If you want to get an oral piercing, we encourage you to take some steps to decrease your risk of complications such as:

  • Picking the Right Piercer. Selecting a professional, trustworthy person to pierce your tongue or lip is the best way to initially protect yourself. Make sure the person you pick has a good reputation and follows sanitization standards. 
  • Practicing Proper Care. Taking care of your oral piercing can greatly help decrease the likelihood of a problem. Make sure you clean the area thoroughly and rinse your mouth after eating to lower the chance of infection. 

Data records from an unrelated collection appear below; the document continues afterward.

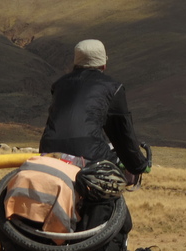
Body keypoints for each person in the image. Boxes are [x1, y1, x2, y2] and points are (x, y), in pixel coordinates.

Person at [39, 39, 149, 177]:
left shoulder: (58, 85)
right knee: (115, 173)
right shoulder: (113, 88)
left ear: (76, 62)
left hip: (48, 148)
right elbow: (122, 134)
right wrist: (139, 165)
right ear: (103, 64)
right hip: (88, 151)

  • Following Good Oral Hygiene. Everyone should brush their teeth twice a day, floss once a day, and see their dentist in Boerne twice a year. However, this may be even more important for those with an oral piercing. 
  • Knowing the Signs of Infection. If you notice any redness, fever, pain, or swelling seek medical attention immediately. 

We want everyone to feel the freedom to express themselves as they wish, and we want them to do so safely. If you’re considering an oral piercing, talk with your dentist and do your research before jumping in feet first.